Creating a match analysis - Cloud

Talend Cloud API Services Platform Studio User Guide

author
Talend Documentation Team
EnrichVersion
Cloud
EnrichProdName
Talend Cloud
task
Design and Development
EnrichPlatform
Talend Management Console
Talend Studio
The match analysis enables you to compare a set of columns in databases or in delimited files and create groups of similar records using blocking and matching keys and/or survivorship rules.

About this task

This analysis enables you to create match rules and test them on data to assess the number of duplicates before using the match rules in the tMatchGroup component, for example. Currently, you can test match rules only on columns in the same table.

Prerequisite(s): You have selected the Profiling perspective of the studio. At least one database or file connection is defined under the Metadata node.
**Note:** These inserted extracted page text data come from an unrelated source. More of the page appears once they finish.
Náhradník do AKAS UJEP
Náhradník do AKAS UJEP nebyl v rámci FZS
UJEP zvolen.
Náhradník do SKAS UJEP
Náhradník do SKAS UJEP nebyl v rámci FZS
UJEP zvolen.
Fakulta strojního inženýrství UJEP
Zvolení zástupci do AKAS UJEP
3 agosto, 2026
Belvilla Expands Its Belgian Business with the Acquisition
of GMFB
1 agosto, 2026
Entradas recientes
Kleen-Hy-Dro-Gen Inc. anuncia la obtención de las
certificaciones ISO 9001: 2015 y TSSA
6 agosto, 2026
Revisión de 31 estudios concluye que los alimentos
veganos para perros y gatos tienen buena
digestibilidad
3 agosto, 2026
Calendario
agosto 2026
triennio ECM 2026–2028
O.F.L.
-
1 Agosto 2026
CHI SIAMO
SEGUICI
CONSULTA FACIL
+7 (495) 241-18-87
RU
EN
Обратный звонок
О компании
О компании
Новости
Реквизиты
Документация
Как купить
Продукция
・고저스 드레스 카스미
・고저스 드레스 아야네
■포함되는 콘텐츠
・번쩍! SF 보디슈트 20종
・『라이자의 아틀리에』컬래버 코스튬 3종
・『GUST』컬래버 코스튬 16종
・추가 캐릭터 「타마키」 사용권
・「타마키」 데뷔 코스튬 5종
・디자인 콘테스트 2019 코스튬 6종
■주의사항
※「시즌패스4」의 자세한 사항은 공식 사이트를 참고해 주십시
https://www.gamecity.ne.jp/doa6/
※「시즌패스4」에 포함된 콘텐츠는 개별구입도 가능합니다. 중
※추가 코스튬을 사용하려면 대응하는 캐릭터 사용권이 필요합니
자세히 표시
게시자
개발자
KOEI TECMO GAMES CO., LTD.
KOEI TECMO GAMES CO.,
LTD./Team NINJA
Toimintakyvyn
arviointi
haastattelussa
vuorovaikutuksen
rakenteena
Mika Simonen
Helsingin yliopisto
For further information, see Connecting to a database.

The sequence of setting up a match analysis involves the following steps:

Procedure

  1. Creating the connection to a data source from inside the editor if no connection has been defined under the Metadata folder in the Studio tree view.
    For further information, see Configuring the match analysis.
  2. Defining the table or the group of columns you want to search for similar records using match processes.
  3. Defining blocking keys to reduce the number of pairs that need to be compared.
    For further information, see Defining a match rule.
  4. Defining match keys, the match methods according to which similar records are grouped together. For further information, see Defining a match rule.
  5. Exporting the match rules from the match analysis editor and centralize them in the studio repository.
    For further information, see Importing or exporting match rules.